A Liesa assegura que o telefone é o meio mais democrático, já que praticamente todo cidadão tem acesso a um aparelho, enquanto o computador ainda não está em todos os lares. "O carnaval do Rio é um espetáculo luxuosíssimo, mas 30% dos ingressos são voltados às pessoas mais pobres. A Liga e as escolas têm essa preocupação social", explica o responsável por essa comercialização, Heron Schneider, referindo-se às arquibancadas populares, dos setores 12 e 13, que saem a R$ 10.

Quem quer o conforto de camarotes ou a proximidade dos desfiles das frisas precisa dispor de algo obsoleto na maior parte dos escritórios: um fax. A Liesa não abre mão do método, por considerá-lo o mais eficaz, e a entidade também não vê problema em admitir que dá preferência para os compradores habitués quando dezenas de faxes chegam juntos.

"Por que não abrir mão de um aparelho que é considerado retrógrado? Por segurança. São 330 camarotes e 3 mil interessados. Pela internet entrariam 3 mil pedidos ao mesmo tempo, como eu faria? Infelizmente, a internet ainda não é segura", diz Schneider, há 24 anos à frente da empreitada.

Acampamento. Até 2004, os ingressos eram comercializados em agências bancárias. Aficionados dormiam em filas por dois ou três dias. Na hora em que as agências abriam, oportunistas passavam na frente e estava criado o tumulto. Os cambistas prosperavam. Antes ainda, quando eram utilizados os guichês do Maracanã, as filas davam volta no estádio.

Para quem defende a venda pela internet - mecanismo adotado em São Paulo -, a resposta é categórica: a Liga não quer ter de recorrer a uma administradora de cartão de crédito. "Não queremos sócio.

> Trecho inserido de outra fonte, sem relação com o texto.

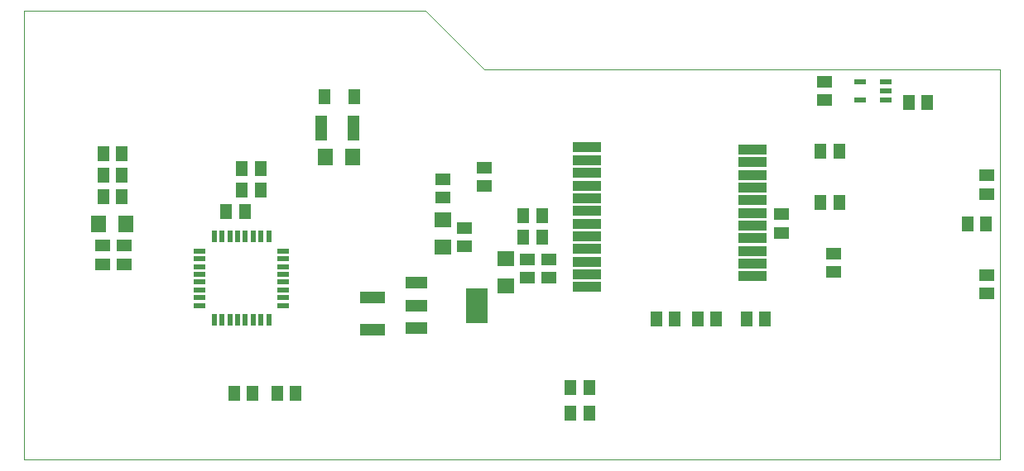
<source format=gtp>
G75*
%MOIN*%
%OFA0B0*%
%FSLAX25Y25*%
%IPPOS*%
%LPD*%
%AMOC8*
5,1,8,0,0,1.08239X$1,22.5*
%
%ADD10C,0.00000*%
%ADD11R,0.05118X0.05906*%
%ADD12R,0.11811X0.03937*%
%ADD13R,0.04724X0.06299*%
%ADD14R,0.08800X0.04800*%
%ADD15R,0.08661X0.14173*%
%ADD16R,0.05906X0.05118*%
%ADD17R,0.02200X0.05000*%
%ADD18R,0.05000X0.02200*%
%ADD19R,0.09843X0.04724*%
%ADD20R,0.04724X0.02165*%
%ADD21R,0.07087X0.06299*%
%ADD22R,0.06299X0.07087*%
%ADD23R,0.04724X0.09843*%
D10*
X0027244Y0007496D02*
X0027244Y0188598D01*
X0188661Y0188598D01*
X0212283Y0164976D01*
X0420157Y0164976D01*
X0420157Y0007496D01*
X0027244Y0007496D01*
D11*
X0111693Y0034268D03*
X0119173Y0034268D03*
X0129016Y0034268D03*
X0136496Y0034268D03*
X0247126Y0036630D03*
X0254606Y0036630D03*
X0254606Y0026394D03*
X0247126Y0026394D03*
X0281772Y0064189D03*
X0289252Y0064189D03*
X0298307Y0064189D03*
X0305787Y0064189D03*
X0317992Y0064189D03*
X0325472Y0064189D03*
X0406969Y0102772D03*
X0414449Y0102772D03*
X0355394Y0111433D03*
X0347913Y0111433D03*
X0347913Y0131906D03*
X0355394Y0131906D03*
X0383346Y0151591D03*
X0390827Y0151591D03*
X0235709Y0105921D03*
X0228228Y0105921D03*
X0228228Y0097260D03*
X0235709Y0097260D03*
X0122323Y0116157D03*
X0114843Y0116157D03*
X0116024Y0107496D03*
X0108543Y0107496D03*
X0114843Y0124819D03*
X0122323Y0124819D03*
X0066417Y0122457D03*
X0058937Y0122457D03*
X0058937Y0131118D03*
X0066417Y0131118D03*
X0066417Y0113795D03*
X0058937Y0113795D03*
D12*
X0253622Y0113008D03*
X0253622Y0118126D03*
X0253622Y0123244D03*
X0253622Y0128362D03*
X0253622Y0133480D03*
X0253622Y0107890D03*
X0253622Y0102772D03*
X0253622Y0097654D03*
X0253622Y0092535D03*
X0253622Y0087417D03*
X0253622Y0082299D03*
X0253622Y0077181D03*
X0320551Y0081512D03*
X0320551Y0086630D03*
X0320551Y0091748D03*
X0320551Y0096866D03*
X0320551Y0101984D03*
X0320551Y0107102D03*
X0320551Y0112220D03*
X0320551Y0117339D03*
X0320551Y0122457D03*
X0320551Y0127575D03*
X0320551Y0132693D03*
D13*
X0159921Y0153953D03*
X0148110Y0153953D03*
D14*
X0185123Y0078801D03*
X0185123Y0069701D03*
X0185123Y0060601D03*
D15*
X0209524Y0069701D03*
D16*
X0229606Y0080921D03*
X0238268Y0080921D03*
X0238268Y0088402D03*
X0229606Y0088402D03*
X0204409Y0093520D03*
X0204409Y0101000D03*
X0195748Y0113205D03*
X0212283Y0117929D03*
X0195748Y0120685D03*
X0212283Y0125409D03*
X0331969Y0106512D03*
X0331969Y0099031D03*
X0353228Y0090764D03*
X0353228Y0083283D03*
X0414646Y0082102D03*
X0414646Y0074622D03*
X0414646Y0114780D03*
X0414646Y0122260D03*
X0349291Y0152575D03*
X0349291Y0160055D03*
X0067402Y0093913D03*
X0058740Y0093913D03*
X0058740Y0086433D03*
X0067402Y0086433D03*
D17*
X0103622Y0097624D03*
X0106772Y0097624D03*
X0109921Y0097624D03*
X0113071Y0097624D03*
X0116220Y0097624D03*
X0119370Y0097624D03*
X0122520Y0097624D03*
X0125669Y0097624D03*
X0125669Y0063824D03*
X0122520Y0063824D03*
X0119370Y0063824D03*
X0116220Y0063824D03*
X0113071Y0063824D03*
X0109921Y0063824D03*
X0106772Y0063824D03*
X0103622Y0063824D03*
D18*
X0097746Y0069701D03*
X0097746Y0072850D03*
X0097746Y0076000D03*
X0097746Y0079150D03*
X0097746Y0082299D03*
X0097746Y0085449D03*
X0097746Y0088598D03*
X0097746Y0091748D03*
X0131546Y0091748D03*
X0131546Y0088598D03*
X0131546Y0085449D03*
X0131546Y0082299D03*
X0131546Y0079150D03*
X0131546Y0076000D03*
X0131546Y0072850D03*
X0131546Y0069701D03*
D19*
X0167402Y0073047D03*
X0167402Y0060055D03*
D20*
X0363858Y0152575D03*
X0374095Y0152575D03*
X0374095Y0156315D03*
X0374095Y0160055D03*
X0363858Y0160055D03*
D21*
X0220945Y0088598D03*
X0195748Y0093323D03*
X0195748Y0104346D03*
X0220945Y0077575D03*
D22*
X0159528Y0129543D03*
X0148504Y0129543D03*
X0068189Y0102772D03*
X0057165Y0102772D03*
D23*
X0146732Y0141354D03*
X0159724Y0141354D03*
M02*

</source>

O cartão fica com 3% a 5%, e isso é muito para as escolas", justifica Schneider.

Outro complicador, segundo ele, é o fato de existirem muitos tipos de ingressos diferentes: são 13 setores e eles têm arquibancadas, frisas, camarotes e cadeiras. "Carnaval não é Rock in Rio, que tanto faz se você coloca 75 mil pessoas lá dentro ou 76 mil. Pela internet seria o caos."

Desde a ampliação das arquibancadas, em 2012, que aumentou a capacidade do sambódromo em 15 mil lugares, tem sobrado ingresso. Por causa dessa oferta maior, o preço está estabilizado. As arquibancadas que não são turísticas custam entre R$ 130 e R$ 320.